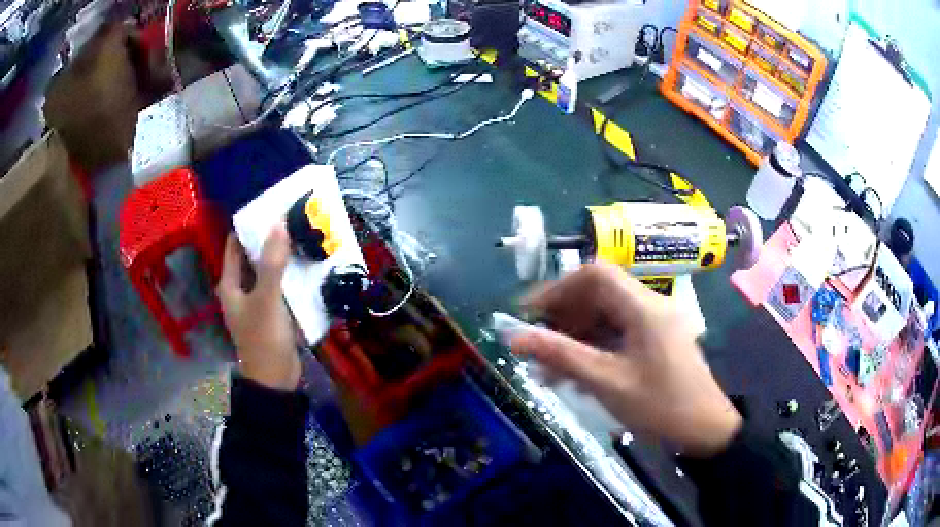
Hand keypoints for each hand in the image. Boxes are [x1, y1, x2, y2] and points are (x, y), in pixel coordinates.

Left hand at [217, 226, 300, 390]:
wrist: (276, 380)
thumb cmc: (263, 339)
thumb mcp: (267, 299)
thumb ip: (272, 264)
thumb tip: (278, 224)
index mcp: (230, 284)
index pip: (234, 245)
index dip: (248, 226)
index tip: (269, 209)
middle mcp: (241, 290)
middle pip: (252, 257)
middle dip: (269, 240)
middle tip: (291, 220)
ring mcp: (257, 302)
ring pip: (269, 272)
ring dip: (282, 258)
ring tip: (302, 237)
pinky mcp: (273, 313)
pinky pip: (281, 287)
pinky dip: (291, 276)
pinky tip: (307, 267)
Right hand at [511, 263, 741, 456]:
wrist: (704, 429)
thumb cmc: (659, 405)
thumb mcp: (606, 382)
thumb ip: (561, 356)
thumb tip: (515, 338)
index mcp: (643, 307)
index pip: (595, 274)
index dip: (558, 288)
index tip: (530, 313)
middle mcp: (649, 306)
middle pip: (599, 294)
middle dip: (563, 316)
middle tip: (535, 343)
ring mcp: (654, 323)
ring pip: (606, 315)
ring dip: (575, 336)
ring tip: (548, 368)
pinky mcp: (655, 340)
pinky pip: (617, 333)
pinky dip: (593, 348)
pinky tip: (574, 374)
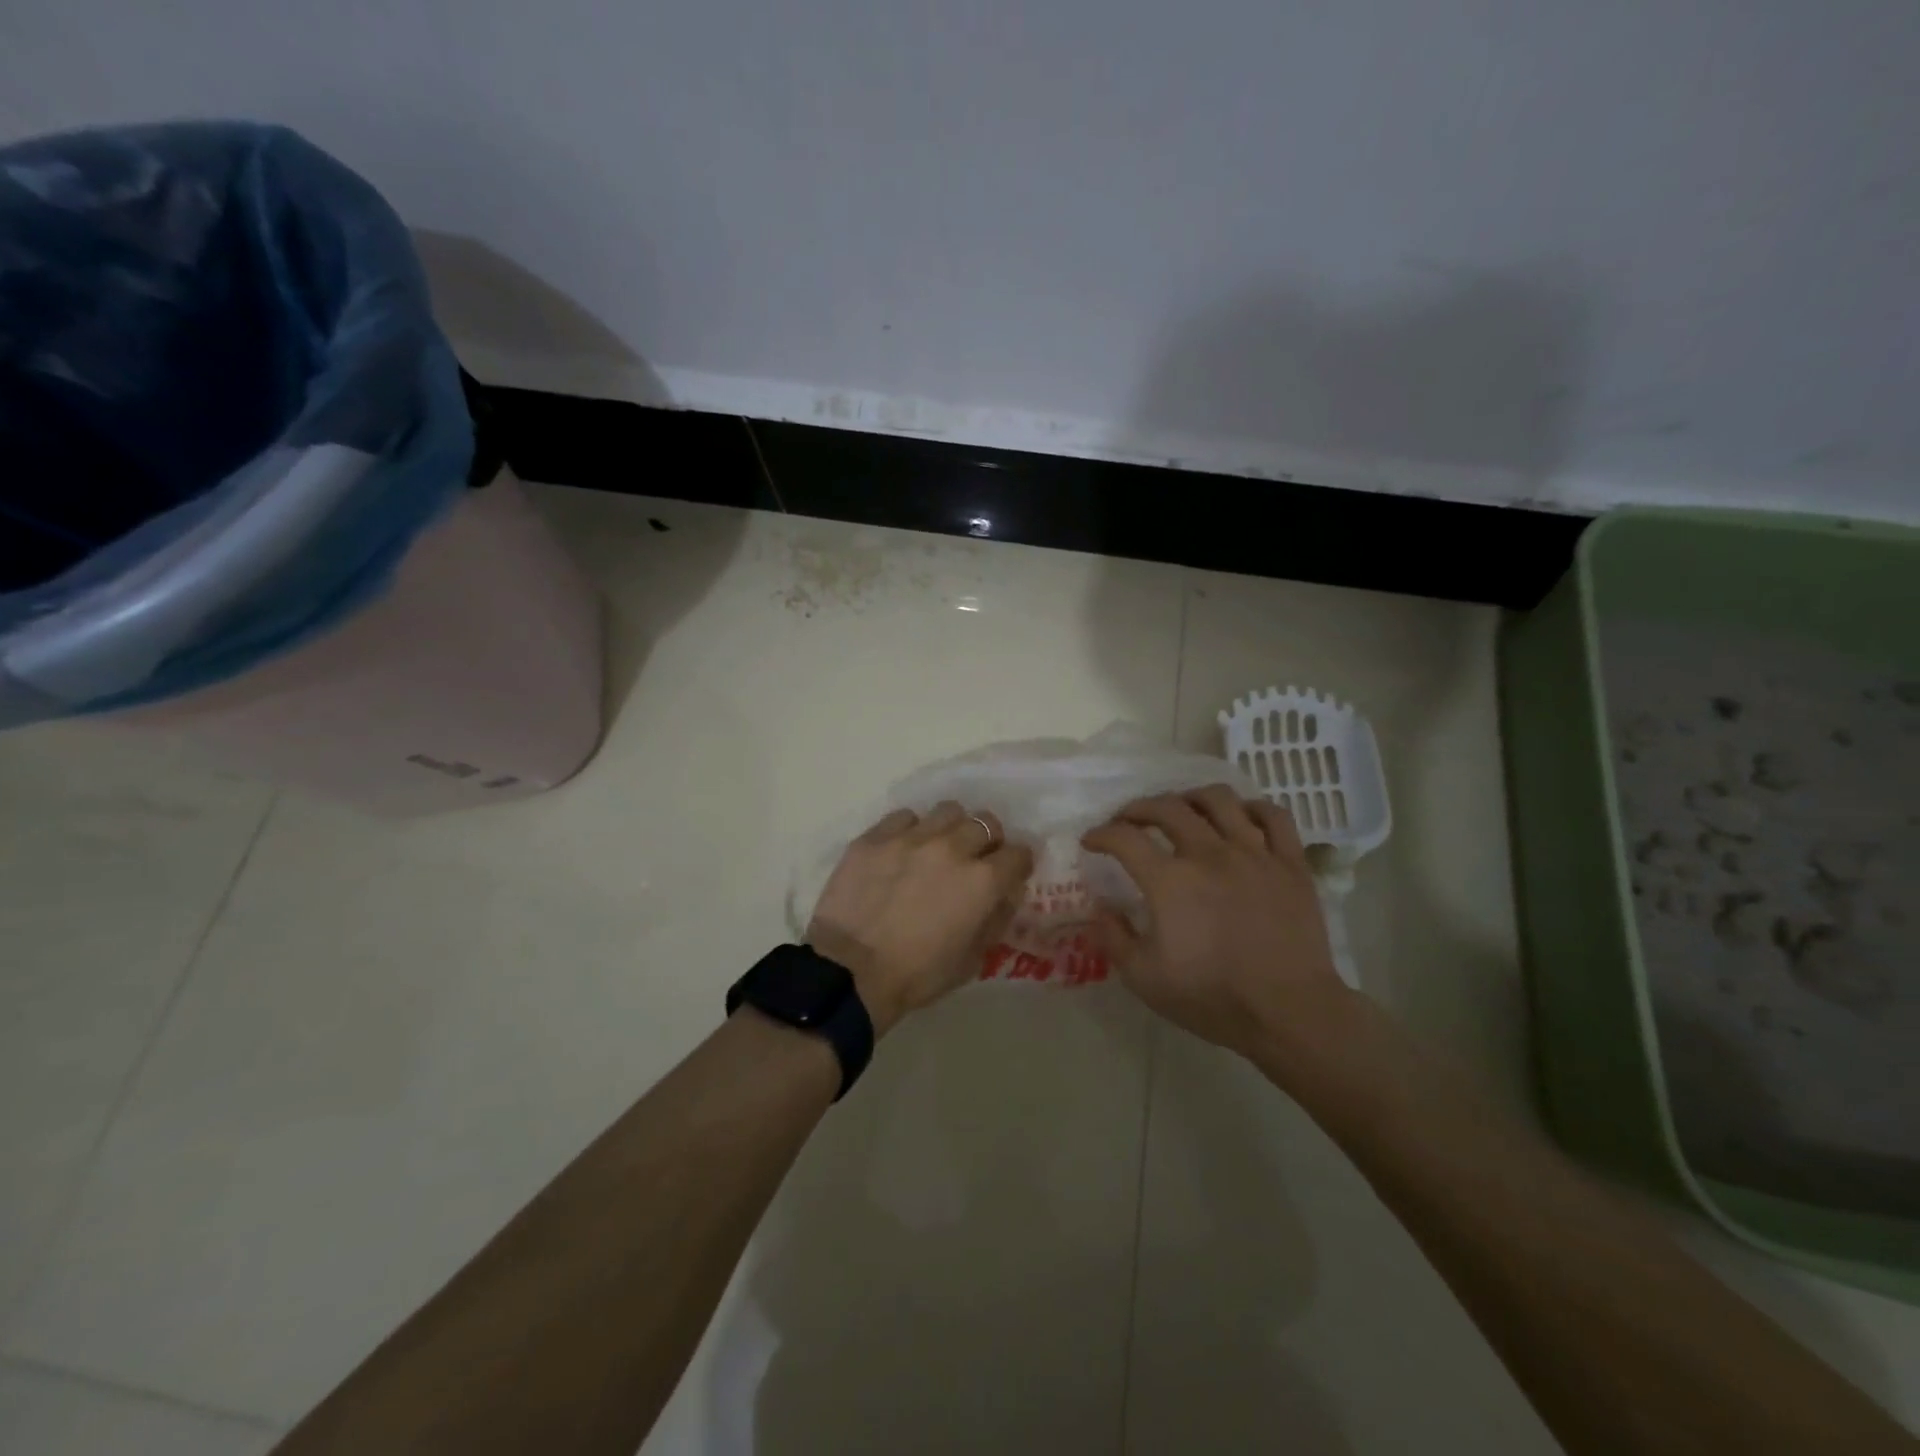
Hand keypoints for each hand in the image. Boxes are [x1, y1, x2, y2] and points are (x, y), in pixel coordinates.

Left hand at [807, 802, 1034, 1035]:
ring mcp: (911, 837)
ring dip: (951, 828)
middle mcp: (952, 847)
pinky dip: (911, 830)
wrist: (850, 972)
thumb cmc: (917, 975)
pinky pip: (904, 817)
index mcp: (983, 880)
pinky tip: (901, 850)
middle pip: (986, 823)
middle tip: (974, 860)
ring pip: (947, 811)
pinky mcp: (875, 837)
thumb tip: (1006, 894)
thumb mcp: (972, 960)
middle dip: (987, 841)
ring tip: (938, 847)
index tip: (1010, 874)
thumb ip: (995, 919)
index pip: (1019, 853)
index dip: (1018, 865)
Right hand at [1081, 786, 1351, 1058]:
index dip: (1101, 835)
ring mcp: (1254, 853)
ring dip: (1191, 798)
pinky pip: (1274, 816)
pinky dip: (1252, 808)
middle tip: (1129, 821)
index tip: (1091, 841)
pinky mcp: (1290, 863)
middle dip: (1138, 808)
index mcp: (1170, 881)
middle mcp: (1209, 854)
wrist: (1288, 1012)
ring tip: (1183, 809)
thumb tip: (1098, 908)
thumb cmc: (1212, 997)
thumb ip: (1113, 938)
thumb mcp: (1143, 978)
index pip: (1124, 838)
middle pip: (1167, 808)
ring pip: (1219, 800)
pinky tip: (1241, 818)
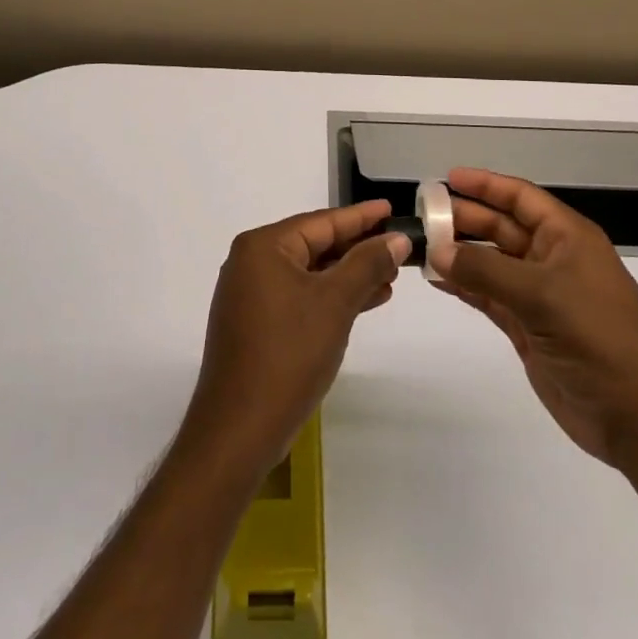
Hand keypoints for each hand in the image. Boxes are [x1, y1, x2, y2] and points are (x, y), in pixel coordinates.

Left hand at [182, 201, 407, 472]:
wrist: (239, 430)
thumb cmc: (288, 355)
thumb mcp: (335, 303)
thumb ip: (367, 264)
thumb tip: (396, 238)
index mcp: (263, 247)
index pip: (321, 222)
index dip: (361, 217)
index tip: (391, 208)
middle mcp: (251, 263)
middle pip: (314, 245)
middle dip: (357, 249)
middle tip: (398, 247)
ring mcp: (250, 295)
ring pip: (309, 274)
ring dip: (348, 276)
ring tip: (390, 279)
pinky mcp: (255, 324)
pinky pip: (299, 297)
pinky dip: (330, 298)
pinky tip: (362, 303)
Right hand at [428, 168, 637, 471]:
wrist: (636, 416)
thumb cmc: (597, 338)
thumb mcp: (542, 295)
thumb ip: (485, 271)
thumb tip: (436, 252)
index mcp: (568, 238)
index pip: (522, 197)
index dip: (486, 185)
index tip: (447, 179)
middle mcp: (553, 259)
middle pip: (502, 227)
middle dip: (465, 219)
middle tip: (423, 217)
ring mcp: (540, 295)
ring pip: (492, 262)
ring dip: (460, 254)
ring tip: (421, 246)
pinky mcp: (528, 326)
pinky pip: (489, 295)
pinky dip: (464, 286)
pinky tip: (436, 280)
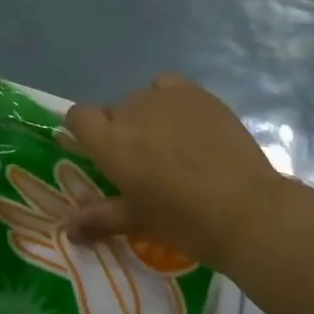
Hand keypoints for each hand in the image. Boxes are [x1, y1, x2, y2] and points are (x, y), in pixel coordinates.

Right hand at [64, 74, 283, 273]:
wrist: (246, 210)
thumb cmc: (185, 221)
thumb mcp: (137, 221)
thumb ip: (98, 218)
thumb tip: (68, 229)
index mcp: (110, 143)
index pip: (78, 116)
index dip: (85, 131)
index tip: (100, 152)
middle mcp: (131, 112)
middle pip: (113, 110)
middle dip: (121, 130)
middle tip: (143, 161)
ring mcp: (165, 99)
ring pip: (141, 98)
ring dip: (146, 116)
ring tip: (171, 143)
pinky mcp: (196, 93)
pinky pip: (168, 84)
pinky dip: (169, 97)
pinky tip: (185, 120)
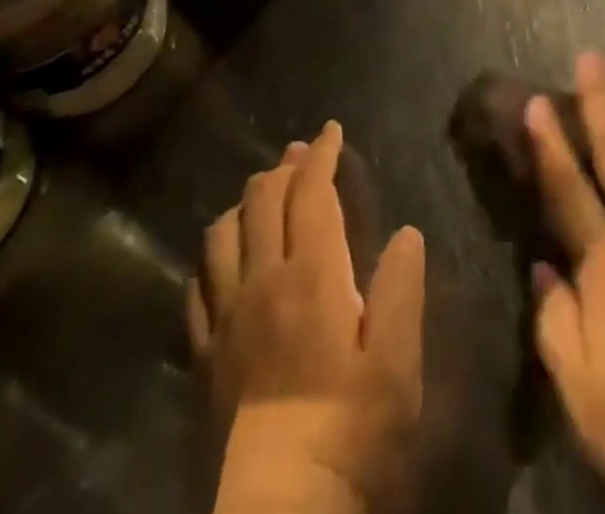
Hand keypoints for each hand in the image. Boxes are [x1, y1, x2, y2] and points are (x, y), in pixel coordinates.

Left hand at [189, 122, 425, 513]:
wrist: (280, 513)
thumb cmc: (351, 431)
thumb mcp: (397, 362)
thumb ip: (402, 289)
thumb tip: (406, 233)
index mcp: (313, 274)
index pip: (311, 192)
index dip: (322, 154)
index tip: (332, 130)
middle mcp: (263, 282)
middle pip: (263, 201)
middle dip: (284, 167)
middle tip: (302, 153)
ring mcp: (226, 318)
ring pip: (222, 234)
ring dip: (245, 202)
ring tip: (263, 194)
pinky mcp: (203, 355)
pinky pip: (197, 286)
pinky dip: (213, 256)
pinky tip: (225, 260)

== == ==

● **Try it**:
Filter the material above down to the lines that hold the word "wrist".

● **Result of this exercise**:
wrist: (276, 380)
wrist: (704, 429)
wrist: (850, 972)
wrist: (1288, 1012)
wrist: (239, 430)
wrist: (636, 416)
wrist: (246, 210)
wrist: (280, 513)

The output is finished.